Ninety-five per cent of the applicants are applying to study rather than be trainers
First week of UAE's 'One Million Arab Coders' initiative draws 500,000 global applications
More than half a million people from 22 countries around the world have applied to participate in the "One Million Arab Coders" initiative.
Launched last month by Sheikh Mohammed bin Rashid, Vice President and Ruler of Dubai, the initiative seeks to train a million young people in coding techniques to empower Arab youth and arm them with tools to succeed in the age of technology.
Ninety-five per cent of the applicants are applying to study rather than be trainers, and who want to add technology and coding skills to their education. The largest proportion of applicants came from Egypt, Saudi Arabia, Morocco, Syria, and Iraq.
"This overwhelming response in the first week alone shows how timely and necessary this initiative is, and demonstrates the eagerness of our region’s young people to take on advanced technology skills," said Abdullah Bin Touq, acting chief executive of the Dubai Future Foundation.

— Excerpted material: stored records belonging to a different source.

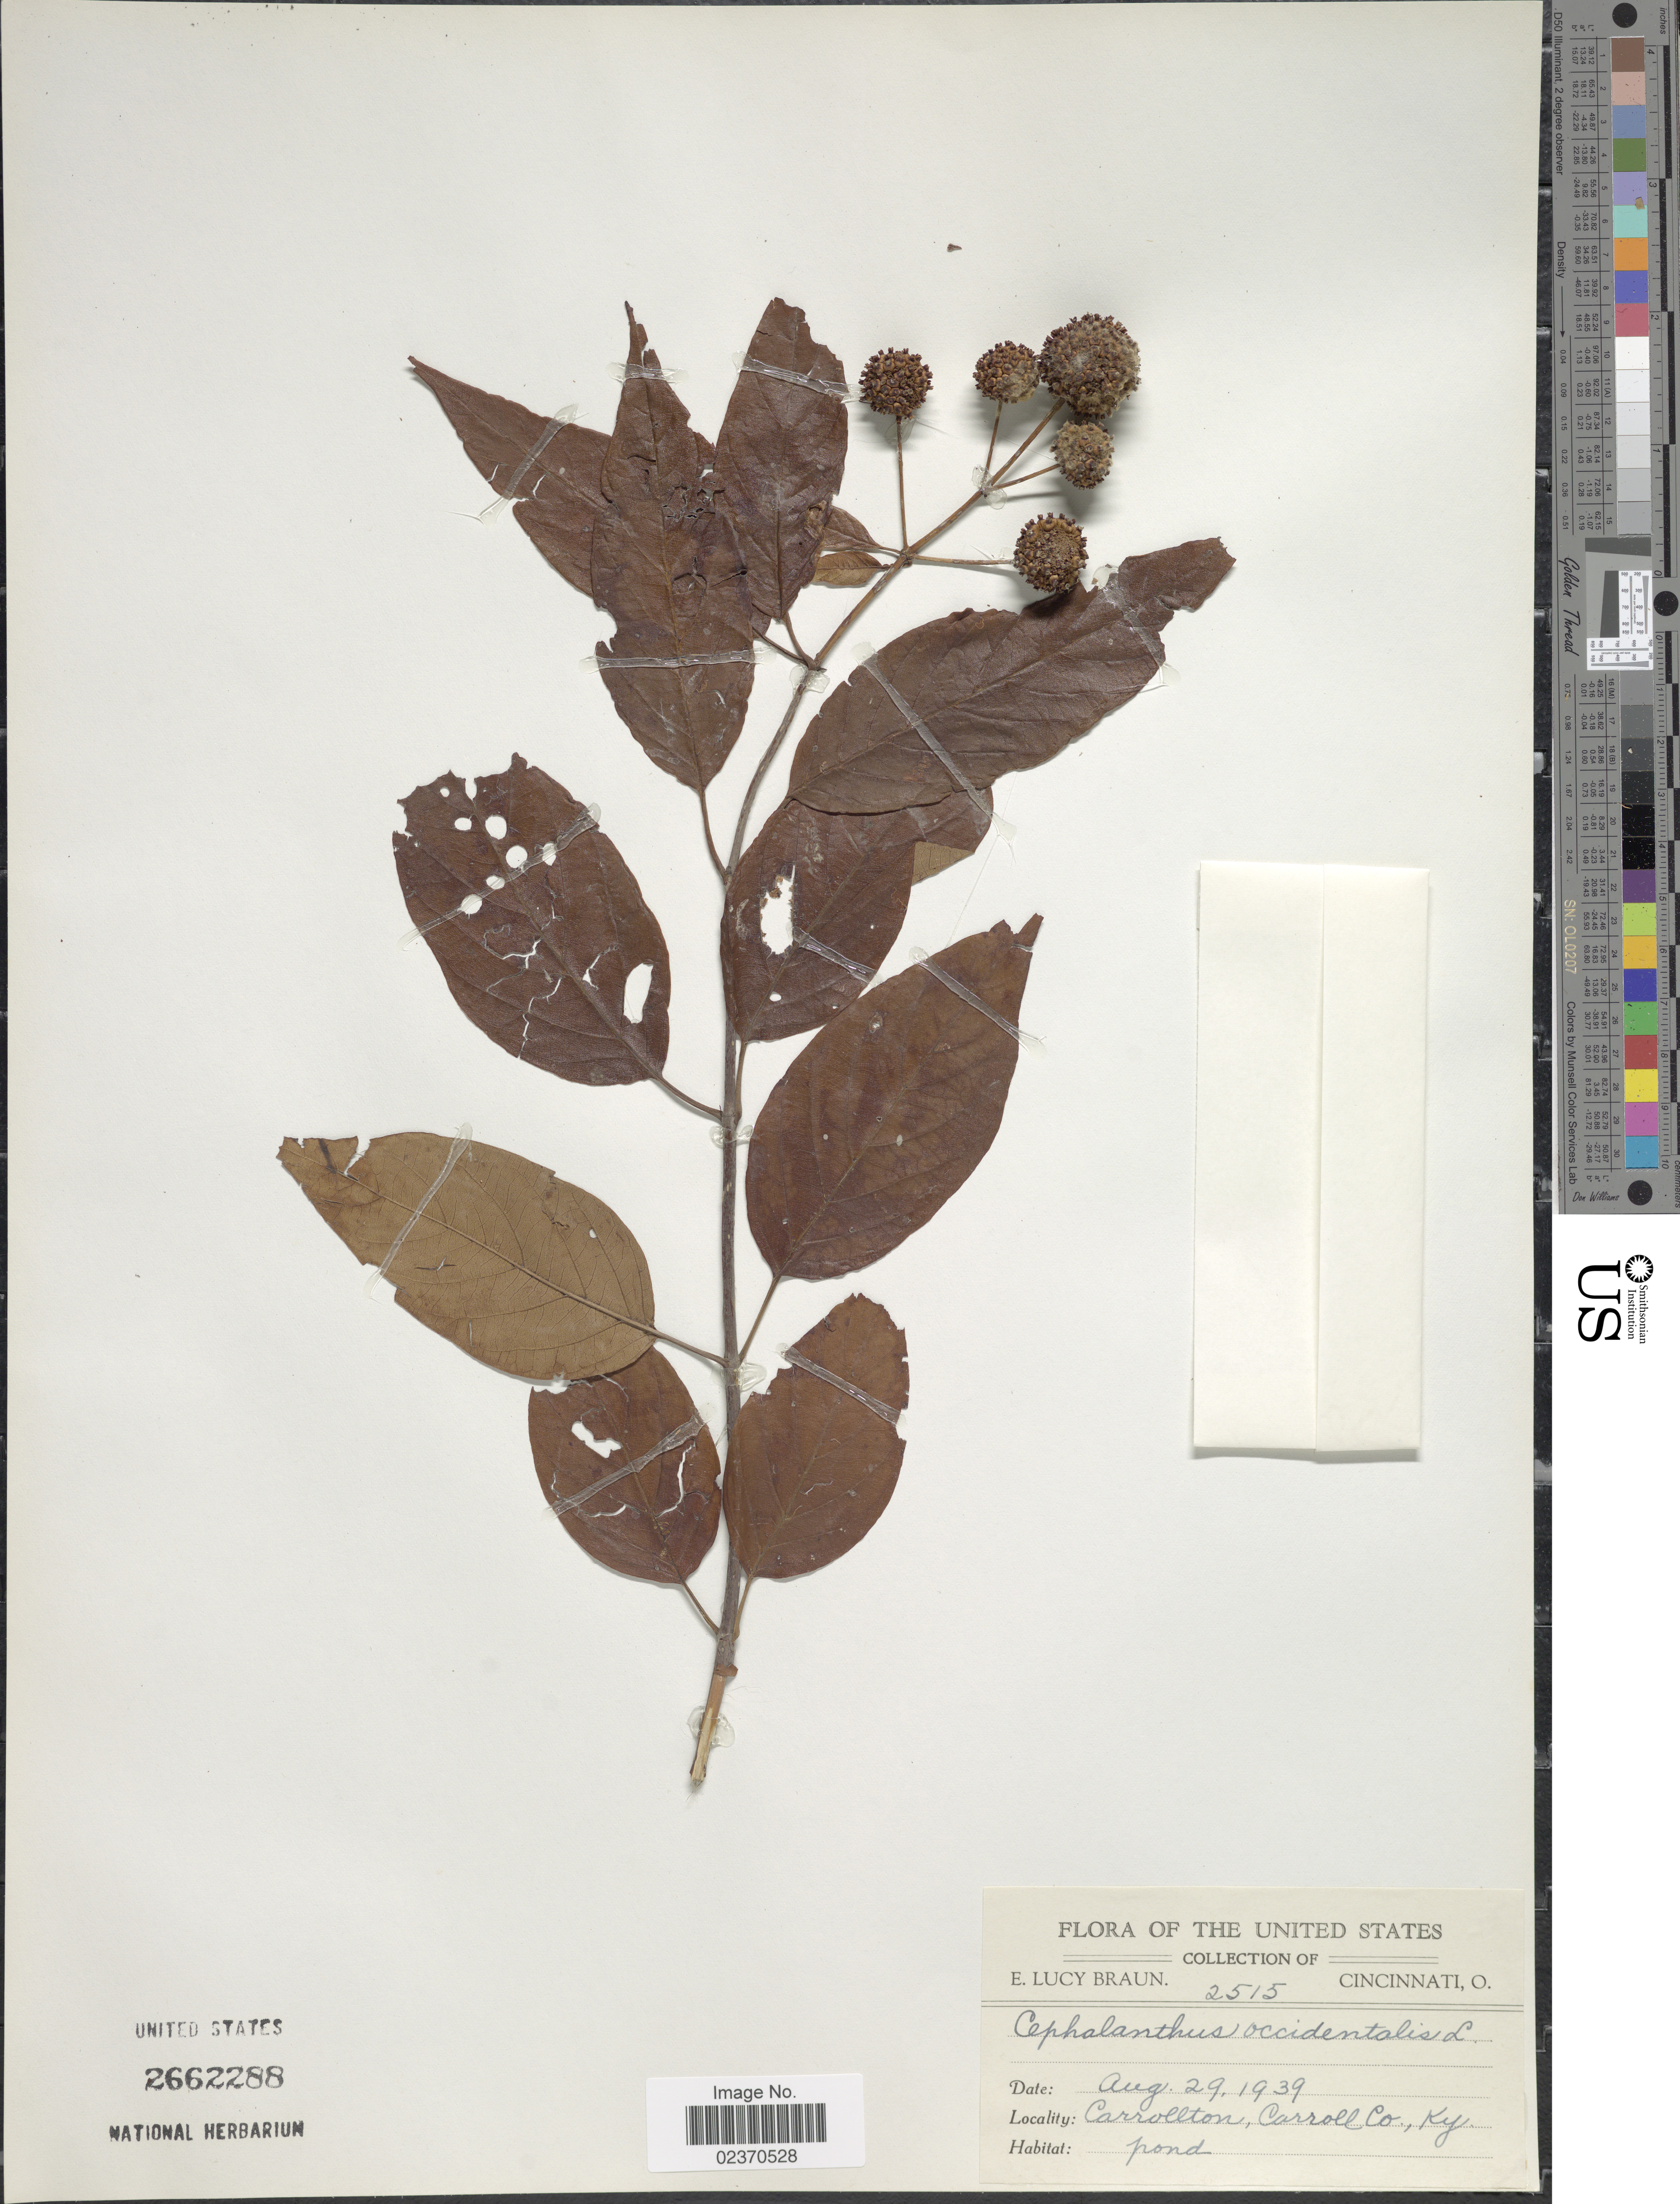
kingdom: Plantae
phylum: Tracheophyta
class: Magnoliopsida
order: Gentianales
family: Rubiaceae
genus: Cephalanthus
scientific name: Cephalanthus occidentalis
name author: L.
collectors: E. L. Braun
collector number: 2515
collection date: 1939-08-29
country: United States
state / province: Kentucky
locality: Carrollton, Carroll Co.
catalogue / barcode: US 2662288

The initiative consists of three phases to be completed over two years. The first phase includes enrolment of Arab students and tutors from across the world. Participants can begin free education training, and receive a certificate at the end of each course.
In the second phase, the top 1,000 students will be selected through the "Coders Challenge", and they will be able to enrol in, and receive, more advanced courses, scholarships and vocational courses for professionals.
In the third stage, the top 10 coders are chosen. The first-place winner will receive an award of US$1 million, while the remaining nine will receive $50,000 each. The top four tutors will receive $50,000 each.
The project comes at a time when the UAE Government, education authorities and public and private schools are pursuing a major push in science, technology, engineering and maths (Stem) subjects, seen as crucial to the post-oil knowledge economy.